La chiusura dei Teatri: se possono abbracciarsi solo i calciatori

Il nuovo DPCM, drammaticamente necessario, a fronte di una situazione pandemica sempre più preoccupante, ha messo tragicamente a nudo (oltre all’endemica litigiosità del nostro mondo politico) la fragilità del nostro Paese, incapace di modernizzarsi davvero in alcuni settori fondamentali per la società.

Non è questa la sede per approfondimenti politici che non ci competono, ma da semplici cittadini ci si domanda perché le varie Regioni non abbiano approfittato dell’estate per consolidare le loro strutture sanitarie rivelatisi così deboli al primo urto autunnale. Se invece di dare retta a tuttologi urlanti della televisione per i quali il virus era ormai morto ci si fosse affidati ai consigli dei medici dei pronto soccorsi, degli anestesisti e degli infermieri che per mesi hanno lottato  contro il Covid e che da tempo lanciavano l’allarme sul ritorno della pandemia, forse oggi staremmo un po’ meglio.

E, sempre da semplici cittadini, se da anni si fosse messo mano al settore del trasporto pubblico trasformando i bus da carri bestiame a effettivi mezzi civili, forse oggi non ci domanderemmo come evitare i pericolosi assembramenti.

E così a farne le spese siamo tutti, con il rischio sempre più reale che molte aziende, piccole o grandi, abbassino le serrande per sempre.

In particolare, I Teatri sono obbligati alla chiusura e le scuole a lasciare i ragazzi più grandicelli in casa a sorbirsi la didattica online. Che va benissimo, per carità, ma non potrà mai sostituire il rapporto diretto, umano e dialettico che garantisce la didattica in presenza.

In realtà, i Teatri si sono dimostrati luoghi assolutamente sicuri: la distanza è garantita, tutti hanno le mascherine e questa sicurezza è testimonianza dalla ampia affluenza registrata in tutti i nostri palcoscenici cittadini in questo pur breve scorcio di stagione. Il pubblico ha bisogno di cultura, di un contatto diretto con il palcoscenico e lo si è pienamente avvertito.
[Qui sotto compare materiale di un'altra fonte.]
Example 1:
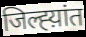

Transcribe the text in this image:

जिल्ह्य़ांत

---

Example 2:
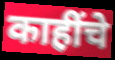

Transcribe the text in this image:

काहींचे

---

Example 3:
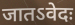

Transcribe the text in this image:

जातऽवेदः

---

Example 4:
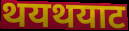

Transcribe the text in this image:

थयथयाट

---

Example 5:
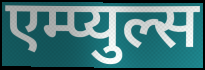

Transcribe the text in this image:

एम्प्युल्स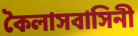
কৈলাসবাসিনীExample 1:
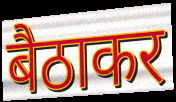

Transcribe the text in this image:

बैठाकर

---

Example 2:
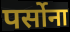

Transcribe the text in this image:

पर्सोना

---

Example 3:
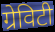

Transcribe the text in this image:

ग्रेविटी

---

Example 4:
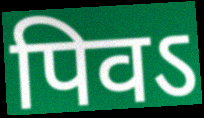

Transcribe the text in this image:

पिवऽ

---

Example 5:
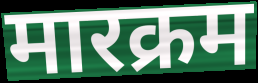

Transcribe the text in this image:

मारक्रम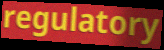
regulatoryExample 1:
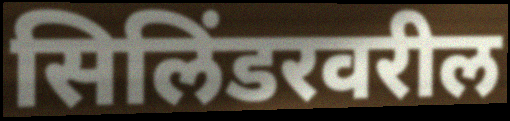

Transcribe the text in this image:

सिलिंडरवरील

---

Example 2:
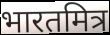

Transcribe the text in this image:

भारतमित्र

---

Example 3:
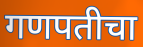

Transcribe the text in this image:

गणपतीचा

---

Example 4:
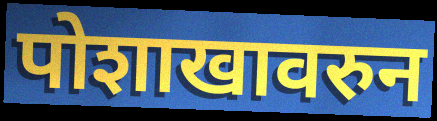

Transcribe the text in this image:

पोशाखावरुन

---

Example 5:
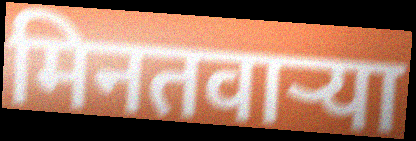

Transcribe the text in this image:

मिनतवार्‍या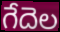
గేదెల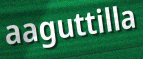
aaguttillaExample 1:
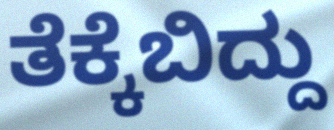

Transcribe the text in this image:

ತೆಕ್ಕೆಬಿದ್ದು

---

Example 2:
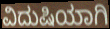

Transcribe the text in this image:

ವಿದುಷಿಯಾಗಿ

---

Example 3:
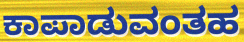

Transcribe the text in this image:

ಕಾಪಾಡುವಂತಹ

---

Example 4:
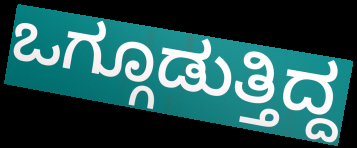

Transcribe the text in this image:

ಒಗ್ಗೂಡುತ್ತಿದ್ದ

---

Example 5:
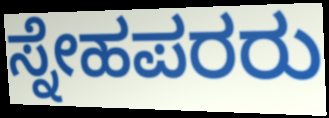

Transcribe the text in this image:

ಸ್ನೇಹಪರರು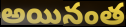
అయినంతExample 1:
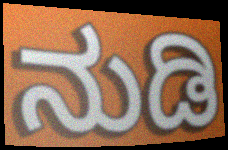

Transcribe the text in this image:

ನುಡಿ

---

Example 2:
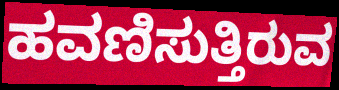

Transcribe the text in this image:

ಹವಣಿಸುತ್ತಿರುವ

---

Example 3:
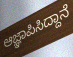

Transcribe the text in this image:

ಆಜ್ಞಾಪಿಸಿದ್ದಾನೆ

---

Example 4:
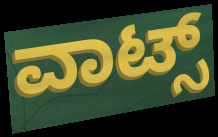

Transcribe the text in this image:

ವಾಟ್ಸ್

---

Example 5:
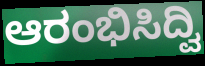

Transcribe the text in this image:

ಆರಂಭಿಸಿದ್ವಿ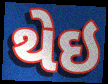
થેઇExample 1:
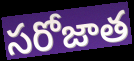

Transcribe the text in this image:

సరోజాత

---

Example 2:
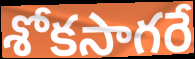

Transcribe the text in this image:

శోకసాగరే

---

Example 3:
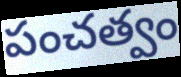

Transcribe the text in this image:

పంచత్వం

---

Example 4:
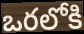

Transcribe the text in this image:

ఒరలోకి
Anche la scuola ha però dimostrato di essere luogo sicuro. A detta della combattiva ministra Azzolina la percentuale di focolai nelle scuole è bassissima e se i ragazzi sono costretti alla quarantena ciò avviene per i loro spostamenti o per contagi in ambiti familiari.

E qui torniamo al problema dei trasporti. Il ministro Franceschini, strenuo difensore dei teatri, glielo si deve riconoscere, ha dovuto cedere proprio per la questione degli assembramenti negli spostamenti. Questo può anche essere vero in altre città, certamente non a Genova dove di autobus a una certa ora se ne vedono davvero pochi e la metropolitana addirittura chiude.

Ma chiudere i teatri è facile, bloccare altri settori molto più complicato.

Così si può proibire a Violetta di abbracciare Alfredo in scena, ma nessuno osa impedire  a tre, quattro, cinque giocatori di calcio di gettarsi l’uno sugli altri dopo una rete.

Un gran brutto esempio, di questi tempi.